Check out the [Text or image-to-video](../../../using-diffusers/text-img2vid) guide for more details about how certain parameters can affect video generation and how to optimize inference by reducing memory usage.

## StableVideoDiffusionPipeline[[diffusers.StableVideoDiffusionPipeline]]

#### diffusers.StableVideoDiffusionPipeline[[diffusers.StableVideoDiffusionPipeline]]

[Source](https://github.com/huggingface/diffusers/blob/v0.38.0/src/diffusers/pipelines/stable_video_diffusion/pipeline_stable_video_diffusion.py#L147)

Pipeline to generate video from an input image using Stable Video Diffusion.

This model inherits from [DiffusionPipeline](/docs/diffusers/v0.38.0/en/api/pipelines/overview#diffusers.DiffusionPipeline). Check the superclass documentation for the generic methods
implemented for all pipelines (downloading, saving, running on a particular device, etc.).

**Parameters:**

vae (`AutoencoderKLTemporalDecoder`) : Variational Auto-Encoder (VAE) model to encode and decode images to and from latent representations.

image_encoder ([CLIPVisionModelWithProjection](https://huggingface.co/docs/transformers/v5.7.0/en/model_doc/clip#transformers.CLIPVisionModelWithProjection)) : Frozen CLIP image-encoder ([laion/CLIP-ViT-H-14-laion2B-s32B-b79K](https://huggingface.co/laion/CLIP-ViT-H-14-laion2B-s32B-b79K)).

unet (`UNetSpatioTemporalConditionModel`) : A `UNetSpatioTemporalConditionModel` to denoise the encoded image latents.

scheduler ([EulerDiscreteScheduler](/docs/diffusers/v0.38.0/en/api/schedulers/euler#diffusers.EulerDiscreteScheduler)) : A scheduler to be used in combination with `unet` to denoise the encoded image latents.

feature_extractor ([CLIPImageProcessor](https://huggingface.co/docs/transformers/v5.7.0/en/model_doc/clip#transformers.CLIPImageProcessor)) : A `CLIPImageProcessor` to extract features from generated images.

## StableVideoDiffusionPipelineOutput[[diffusers.pipelines.stable_video_diffusion.StableVideoDiffusionPipelineOutput]]

#### diffusers.pipelines.stable_video_diffusion.StableVideoDiffusionPipelineOutput[[diffusers.pipelines.stable_video_diffusion.StableVideoDiffusionPipelineOutput]]

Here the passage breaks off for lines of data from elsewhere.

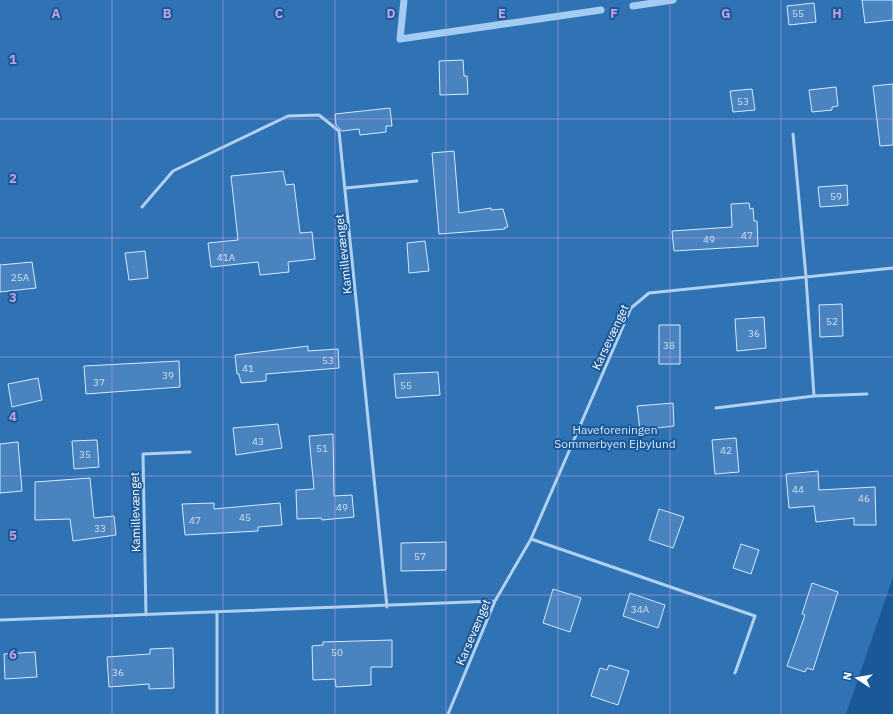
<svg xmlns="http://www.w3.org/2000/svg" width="893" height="714" font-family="'IBM Plex Sans',sans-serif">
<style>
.green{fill:#2f73b5}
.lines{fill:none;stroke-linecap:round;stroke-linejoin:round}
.stream{stroke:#a4ccf2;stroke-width:7}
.building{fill:#4984c0;stroke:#d7e9fb}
.service{stroke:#b0d0f0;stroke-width:3}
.grid{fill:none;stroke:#c4a0e2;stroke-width:1;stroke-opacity:0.55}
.labels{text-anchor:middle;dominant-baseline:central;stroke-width:4;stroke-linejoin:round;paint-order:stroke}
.number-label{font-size:10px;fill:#d2e0ef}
.street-label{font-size:12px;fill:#fff;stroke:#1b5898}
.park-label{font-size:12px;fill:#d7e9fb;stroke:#1b5898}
.grid-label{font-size:13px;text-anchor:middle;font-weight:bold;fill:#c4a0e2;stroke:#1b5898;stroke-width:4;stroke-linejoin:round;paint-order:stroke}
</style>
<rect width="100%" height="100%" fill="#1b5898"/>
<path class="green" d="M 0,0 L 893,0 L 893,577 L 846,714 L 0,714 Z"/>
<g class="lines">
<path class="stream" d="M 404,0 L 400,39 L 601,10
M 633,6 L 673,0"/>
</g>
<path class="building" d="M 862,0 L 893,0 L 893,20 L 865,23 Z
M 814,3 L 816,22 L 789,25 L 787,6 Z
M 463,60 L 464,76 L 467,76 L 468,94 L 440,95 L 439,61 Z
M 893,84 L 893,145 L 880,146 L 873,86 Z
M 836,87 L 838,106 L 832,107 L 832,110 L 812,112 L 809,90 Z
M 752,89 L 755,110 L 733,112 L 730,91 Z
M 390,108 L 392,126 L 386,126 L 386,132 L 360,135 L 359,129 L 342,131 L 336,125 L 335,114 Z
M 454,151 L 459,213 L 491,208 L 491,210 L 503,209 L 508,227 L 505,227 L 505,229 L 439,234 L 432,153 Z
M 283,171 L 286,185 L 294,184 L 300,233 L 312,232 L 315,259 L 288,262 L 289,272 L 260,275 L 258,262 L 211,267 L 208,243 L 238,240 L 231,176 Z
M 847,185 L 848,205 L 820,207 L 818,187 Z
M 749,203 L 750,209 L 753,208 L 754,221 L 757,221 L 758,246 L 674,251 L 672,231 L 732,227 L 731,204 Z
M 425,241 L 429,271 L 409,273 L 407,243 Z
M 145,251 L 148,278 L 129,280 L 125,253 Z
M 32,262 L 36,288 L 0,292 L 0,265 Z
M 842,304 L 843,336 L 820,337 L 819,305 Z
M 764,317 L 766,348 L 737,351 L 735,319 Z
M 659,325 L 680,325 L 680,364 L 659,364 Z
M 308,346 L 308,351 L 338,349 L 339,368 L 266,374 L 266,381 L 241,383 L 239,374 L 237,374 L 235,355 Z
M 179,361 L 180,387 L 86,394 L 84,366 Z
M 438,372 L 440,395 L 396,398 L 394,374 Z
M 38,378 L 42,400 L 12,407 L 8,384 Z
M 673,403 L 674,426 L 640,430 L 637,406 Z
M 278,424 L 282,448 L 236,455 L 233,428 Z
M 333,434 L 334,496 L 352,495 L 354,517 L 322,520 L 321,518 L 297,519 L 296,490 L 314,489 L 309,436 Z
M 736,438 L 739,472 L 715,474 L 712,440 Z
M 97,440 L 99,467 L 74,469 L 72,441 Z
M 18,442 L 22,491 L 0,493 L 0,444 Z
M 818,471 L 819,490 L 875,487 L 876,525 L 854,525 L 854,518 L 816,522 L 814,506 L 789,508 L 786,474 Z
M 90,478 L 94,518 L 114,516 L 116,535 L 73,541 L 70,519 L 35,520 L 35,482 Z
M 214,503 L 214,509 L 280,503 L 282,525 L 258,527 L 258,531 L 185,535 L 182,504 Z
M 659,509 L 684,517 L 673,548 L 649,540 Z
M 446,542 L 446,570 L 401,571 L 401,543 Z
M 741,544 L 759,550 L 751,574 L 733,568 Z
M 812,583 L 838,592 L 813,670 L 807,668 L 805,672 L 787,666 L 805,615 L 802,614 Z
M 553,589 L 581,598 L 570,632 L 543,623 Z
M 630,593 L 665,605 L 658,628 L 623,616 Z
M 392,640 L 392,667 L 371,667 L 371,685 L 336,687 L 335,679 L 313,680 L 312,646 L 323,645 L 323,642 Z
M 173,648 L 174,688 L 149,689 L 149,684 L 109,687 L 107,657 L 150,654 L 150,649 Z
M 35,652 L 37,677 L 5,679 L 4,654 Z
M 609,665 L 629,671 L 618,705 L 591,696 L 600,668 L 607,670 Z"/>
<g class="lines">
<path class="service" d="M 346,188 L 417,181
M 142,207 L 173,171 L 288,116 L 319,115 L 339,131 L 387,607
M 814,396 L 867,394
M 716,408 L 814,396 L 806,277 L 793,134
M 531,539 L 755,616 L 735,673
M 146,615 L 143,454 L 190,452
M 0,620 L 495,601
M 217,714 L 217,613
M 448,714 L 495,601 L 531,539 L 631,308 L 649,293 L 893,268"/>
</g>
<path class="grid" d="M 112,0 L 112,714M 223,0 L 223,714M 335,0 L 335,714M 446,0 L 446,714M 558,0 L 558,714M 670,0 L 670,714M 781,0 L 781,714M 0,119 L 893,119M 0,238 L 893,238M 0,357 L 893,357M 0,476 L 893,476M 0,595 L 893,595"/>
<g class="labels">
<g class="number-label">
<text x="798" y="13">55</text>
<text x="743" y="101">53</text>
<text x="836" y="196">59</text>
<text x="747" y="235">47</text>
<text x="709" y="239">49</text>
<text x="226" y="257">41A</text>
<text x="20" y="277">25A</text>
<text x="832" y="321">52</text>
<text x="754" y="333">36</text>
<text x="669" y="345">38</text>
<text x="328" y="360">53</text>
<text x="248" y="368">41</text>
<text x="168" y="375">39</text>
<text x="99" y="382">37</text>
<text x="406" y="385">55</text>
<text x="258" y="441">43</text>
<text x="322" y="448">51</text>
<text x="726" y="450">42</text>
<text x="85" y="454">35</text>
<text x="798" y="489">44</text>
<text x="864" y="498">46</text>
<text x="342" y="507">49</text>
<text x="245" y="517">45</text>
<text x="195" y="520">47</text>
<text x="100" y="528">33</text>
<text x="420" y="556">57</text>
<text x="640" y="609">34A</text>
<text x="337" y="652">50</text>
<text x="118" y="672">36</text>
</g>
<g class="street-label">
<text transform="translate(343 254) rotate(-96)">Kamillevænget</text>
<text transform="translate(610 337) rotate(-65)">Karsevænget</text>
<text transform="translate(135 512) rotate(-91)">Kamillevænget</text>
<text transform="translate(473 632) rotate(-67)">Karsevænget</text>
</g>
<g class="park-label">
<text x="615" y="429">Haveforeningen<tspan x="615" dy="14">Sommerbyen Ejbylund</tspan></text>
</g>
</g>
<g class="grid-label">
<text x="56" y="18">A</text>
<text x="167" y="18">B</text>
<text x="279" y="18">C</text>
<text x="391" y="18">D</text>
<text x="502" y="18">E</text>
<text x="614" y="18">F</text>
<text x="726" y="18">G</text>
<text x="837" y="18">H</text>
<text x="13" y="64">1</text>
<text x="13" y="183">2</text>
<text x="13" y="302">3</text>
<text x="13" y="421">4</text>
<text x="13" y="540">5</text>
<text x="13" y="659">6</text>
</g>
<g transform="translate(857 678) rotate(282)" stroke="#1b5898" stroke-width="3" paint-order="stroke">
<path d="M0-3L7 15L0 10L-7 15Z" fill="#ffffff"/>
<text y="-6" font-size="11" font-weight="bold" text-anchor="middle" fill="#ffffff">N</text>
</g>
</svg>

[Source](https://github.com/huggingface/diffusers/blob/v0.38.0/src/diffusers/pipelines/stable_video_diffusion/pipeline_stable_video_diffusion.py#L134)

Output class for Stable Video Diffusion pipeline.

**Parameters:**

frames (`[list[list[PIL.Image.Image]]`, `np.ndarray`, `torch.Tensor`]) : list of denoised PIL images of length `batch_size` or numpy array or torch tensor of shape `(batch_size, num_frames, height, width, num_channels)`.